取り組む課題>
[1] 引用文の内容に基づいて、次の問いに答えよ。
(a) 映画『バッシング』の記事に立て続けに頂いたTBは何件か。
(b) イラク人質事件が起きたのは、何年前の何月か。
(c) 2ちゃんねるなどで、人質になった3人は何と謗られていたか。
[2] 引用文のうち「2007-06-01 21:26:31 | 世相(日本)」から「象が変わるという典型だろう。」までの部分を、一字も変えずに抜き出せ。

引用文>

········

2007-06-01 21:26:31 | 世相(日本)
 先日、映画『バッシング』の記事に、立て続けにTBを2件頂いた。私とは見解が異なるにせよ、彼らのTBを拝読して、改めて4年前の4月に起きたイラク人質事件を考えさせられた。TBされたブロガーさんの書いたとおり、視点によって1つの事柄も人それぞれ印象が変わるという典型だろう。

 4 年前あの事件が起きた時、人質になった3人はネットで散々誹謗中傷されていた。2ちゃんねるなどで彼らは馬鹿三人組と謗られ、彼らの住所、電話番号、果て は自宅の位置を示す地図まで載せられていた。地図では丁寧にココと矢印まで付いていたから、他県の人間でも分かるようになっているところに、ネット社会の 恐ろしさを感じた。あの3人には私も共感を感じなかったが、これは行き過ぎだと思う。安全圏にいる者が、まるでストレス発散の如く叩いていた面はある。

········

提供データ>
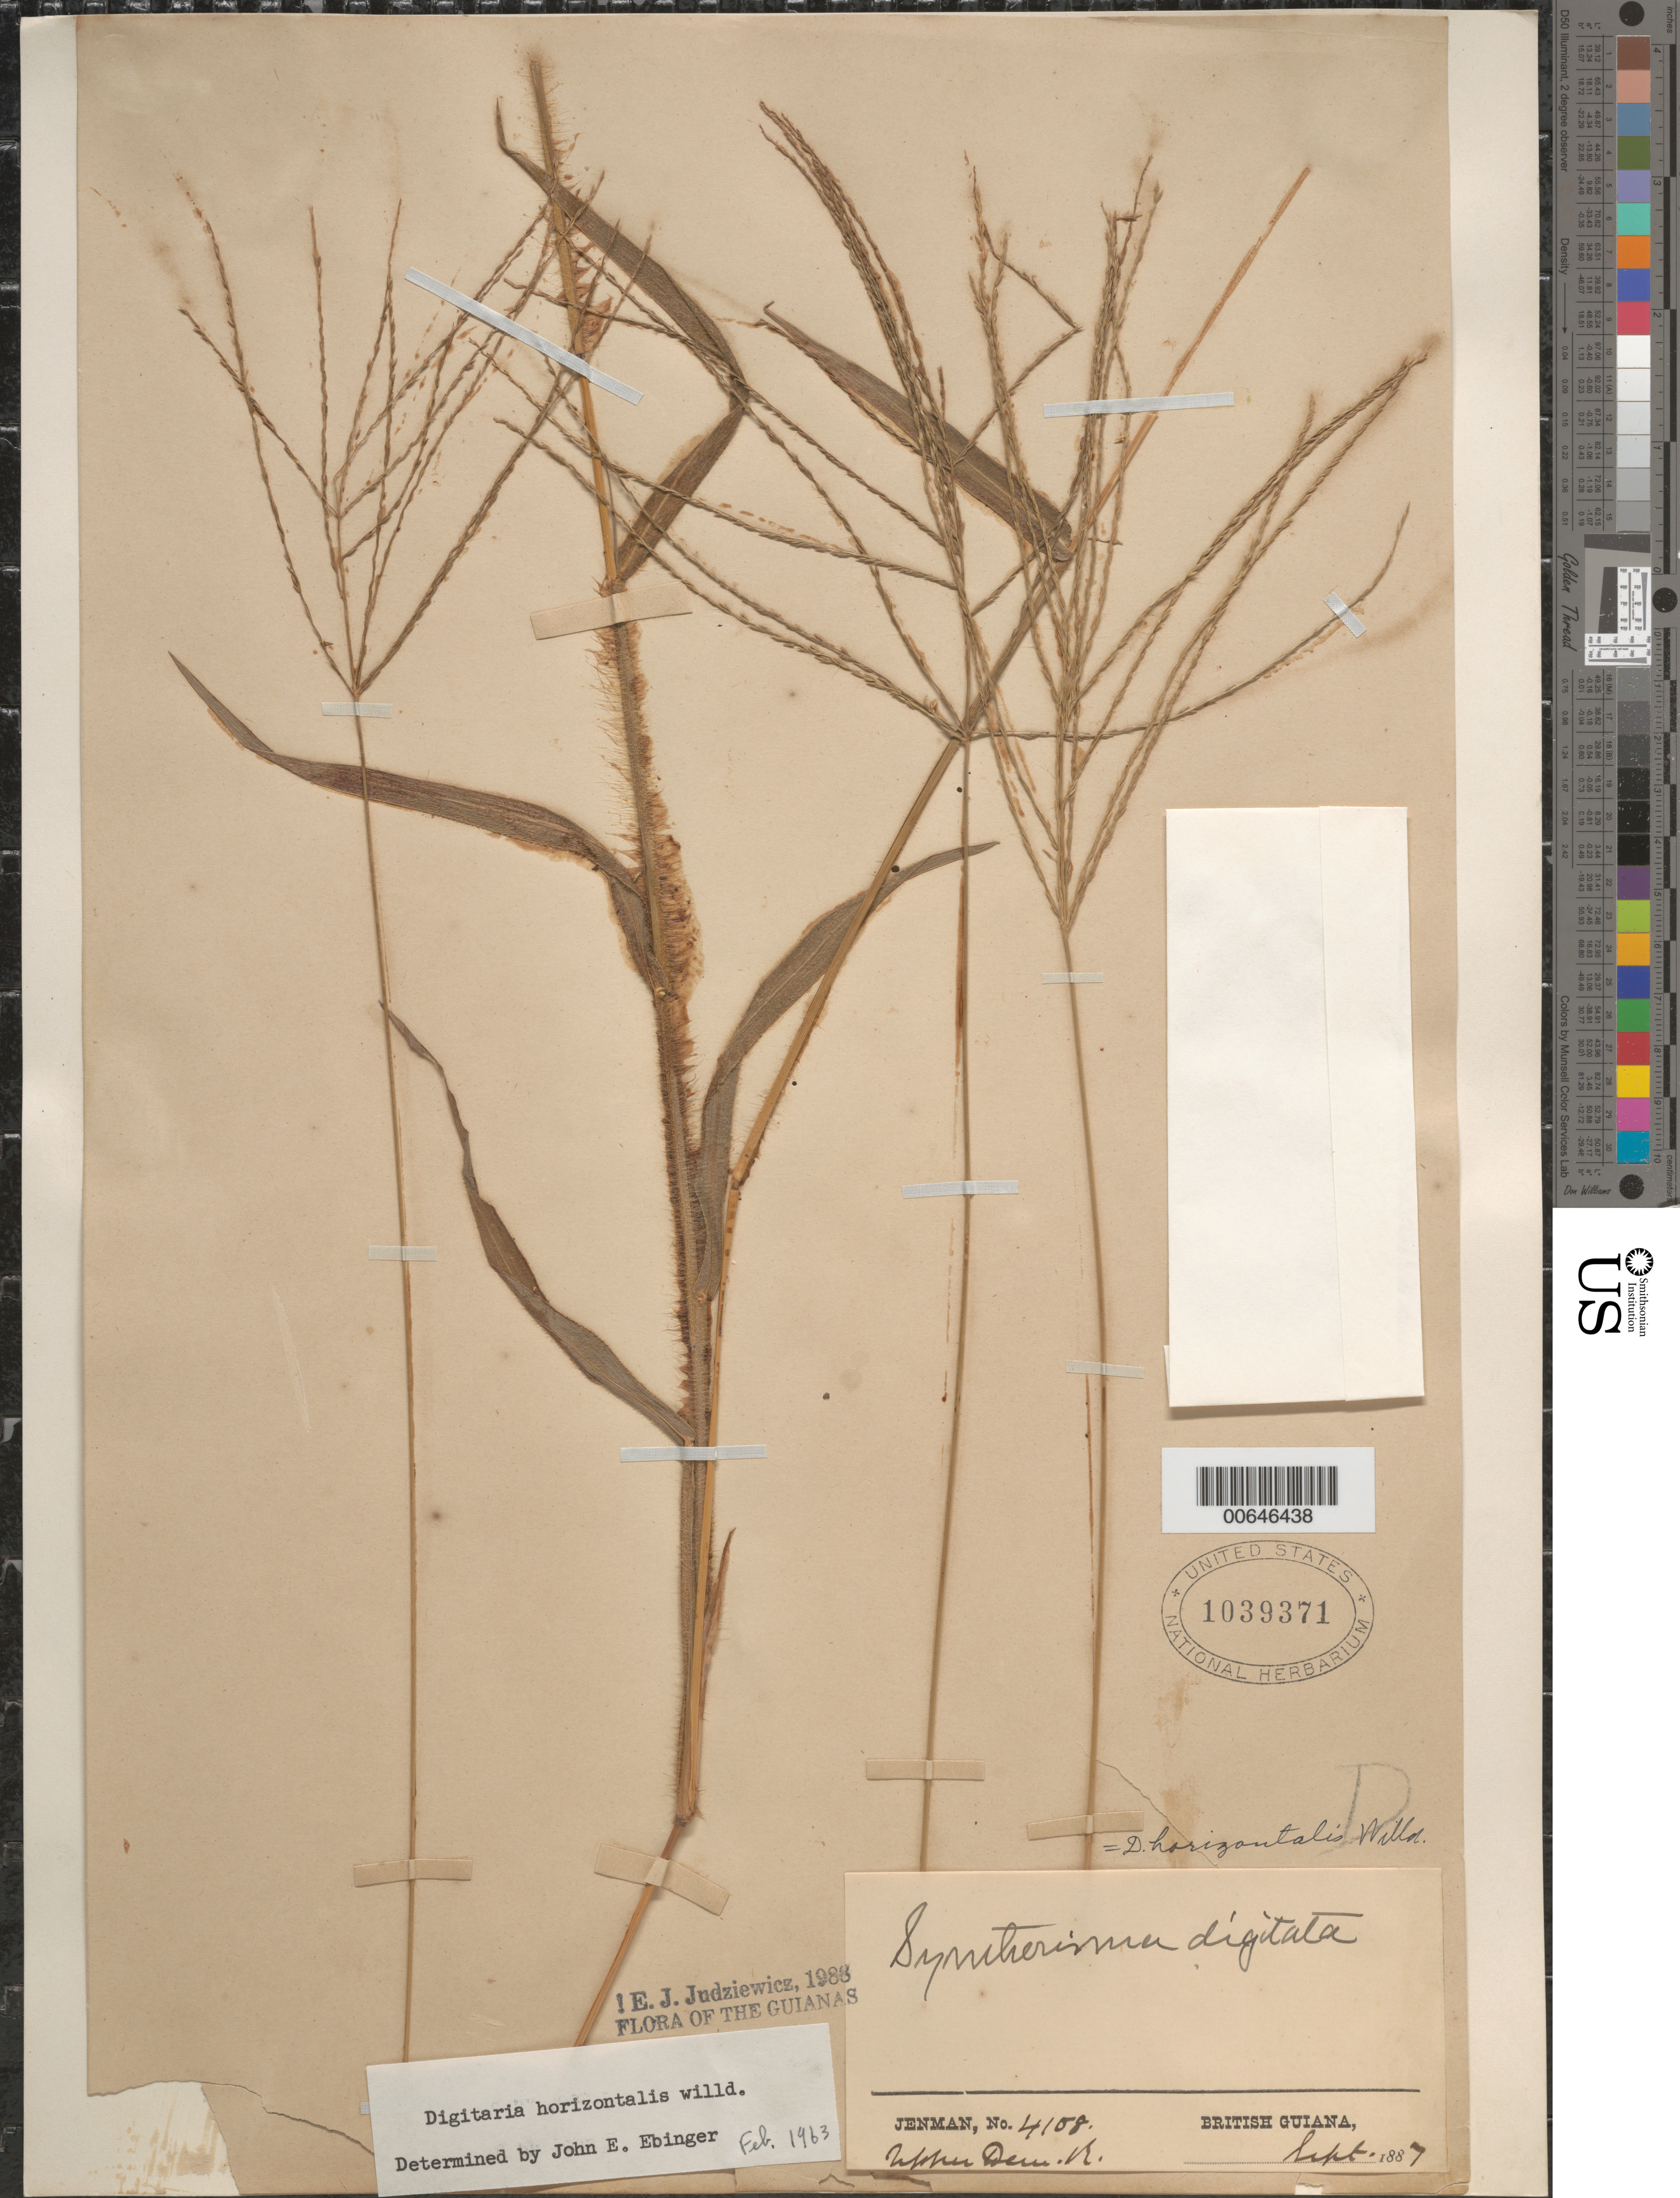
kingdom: Plantae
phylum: Tracheophyta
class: Liliopsida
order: Poales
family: Poaceae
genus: Digitaria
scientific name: Digitaria horizontalis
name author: Willd.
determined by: Judziewicz, E. J.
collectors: G. S. Jenman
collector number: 4108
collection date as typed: September 1887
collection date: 1887-09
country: Guyana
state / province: U. Demerara-Berbice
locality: Upper Demerara River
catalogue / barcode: US 1039371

········

解答例>
[1]
(a) 2件
(b) 4年前の4月
(c) 馬鹿三人組

[2]
2007-06-01 21:26:31 | 世相(日本)
 先日、映画『バッシング』の記事に、立て続けにTBを2件頂いた。私とは見解が異なるにせよ、彼らのTBを拝読して、改めて4年前の4月に起きたイラク人質事件を考えさせられた。TBされたブロガーさんの書いたとおり、視点によって1つの事柄も人それぞれ印象が変わるという典型だろう。